- [EXERCISE]: Below are the records; they must be reproduced verbatim.

- [RECORDS PROVIDED]:
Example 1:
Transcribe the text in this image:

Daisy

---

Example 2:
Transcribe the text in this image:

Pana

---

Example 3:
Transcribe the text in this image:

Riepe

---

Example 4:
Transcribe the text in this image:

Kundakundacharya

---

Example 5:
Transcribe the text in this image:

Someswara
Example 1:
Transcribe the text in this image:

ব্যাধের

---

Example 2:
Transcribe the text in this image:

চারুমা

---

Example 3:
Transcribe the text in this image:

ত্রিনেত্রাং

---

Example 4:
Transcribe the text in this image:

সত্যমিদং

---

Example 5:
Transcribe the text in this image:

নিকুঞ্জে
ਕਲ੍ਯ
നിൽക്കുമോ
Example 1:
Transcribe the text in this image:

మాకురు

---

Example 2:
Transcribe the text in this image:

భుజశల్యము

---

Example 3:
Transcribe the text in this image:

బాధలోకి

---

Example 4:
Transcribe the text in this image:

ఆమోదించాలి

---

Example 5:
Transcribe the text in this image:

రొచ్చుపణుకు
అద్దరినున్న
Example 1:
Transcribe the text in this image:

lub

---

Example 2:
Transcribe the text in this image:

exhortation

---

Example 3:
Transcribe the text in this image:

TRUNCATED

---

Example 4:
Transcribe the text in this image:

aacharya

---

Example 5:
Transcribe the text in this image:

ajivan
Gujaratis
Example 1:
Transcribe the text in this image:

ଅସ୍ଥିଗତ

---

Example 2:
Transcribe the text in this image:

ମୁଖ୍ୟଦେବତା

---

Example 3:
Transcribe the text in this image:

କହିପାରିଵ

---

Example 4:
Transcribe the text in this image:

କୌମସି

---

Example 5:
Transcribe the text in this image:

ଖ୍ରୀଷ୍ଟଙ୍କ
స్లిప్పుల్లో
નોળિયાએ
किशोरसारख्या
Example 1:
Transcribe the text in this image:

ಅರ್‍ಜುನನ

- [WRITTEN ANSWER]:
Example 1:
Transcribe the text in this image:

Daisy

---

Example 2:
Transcribe the text in this image:

Pana

---

Example 3:
Transcribe the text in this image:

Riepe

---

Example 4:
Transcribe the text in this image:

Kundakundacharya

---

Example 5:
Transcribe the text in this image:

Someswara
Example 1:
Transcribe the text in this image:

ব্যাধের

---

Example 2:
Transcribe the text in this image:

চারুমা

---

Example 3:
Transcribe the text in this image:

ত্রিনেত্রাং

---

Example 4:
Transcribe the text in this image:

সত্যমিদং

---

Example 5:
Transcribe the text in this image:

নিকুঞ্জে
ਕਲ੍ਯ
നിൽക്കുമോ
Example 1:
Transcribe the text in this image:

మాకురు

---

Example 2:
Transcribe the text in this image:

భుజశల్యము

---

Example 3:
Transcribe the text in this image:

బాధలోకి

---

Example 4:
Transcribe the text in this image:

ఆమోదించాలి

---

Example 5:
Transcribe the text in this image:

రొచ్చుపణుకు
అద్దరినున్న
Example 1:
Transcribe the text in this image:

lub

---

Example 2:
Transcribe the text in this image:

exhortation

---

Example 3:
Transcribe the text in this image:

TRUNCATED

---

Example 4:
Transcribe the text in this image:

aacharya

---

Example 5:
Transcribe the text in this image:

ajivan
Gujaratis
Example 1:
Transcribe the text in this image:

ଅସ୍ଥିଗତ

---

Example 2:
Transcribe the text in this image:

ମୁଖ୍ୟଦେବତା

---

Example 3:
Transcribe the text in this image:

କହିପାରିଵ

---

Example 4:
Transcribe the text in this image:

କୌମସି

---

Example 5:
Transcribe the text in this image:

ଖ୍ରୀଷ୍ଟଙ୍କ
స్లిప్పుల్లో
નોળિયાએ
किशोरसारख्या
Example 1:
Transcribe the text in this image:

ಅರ್‍ಜುನನ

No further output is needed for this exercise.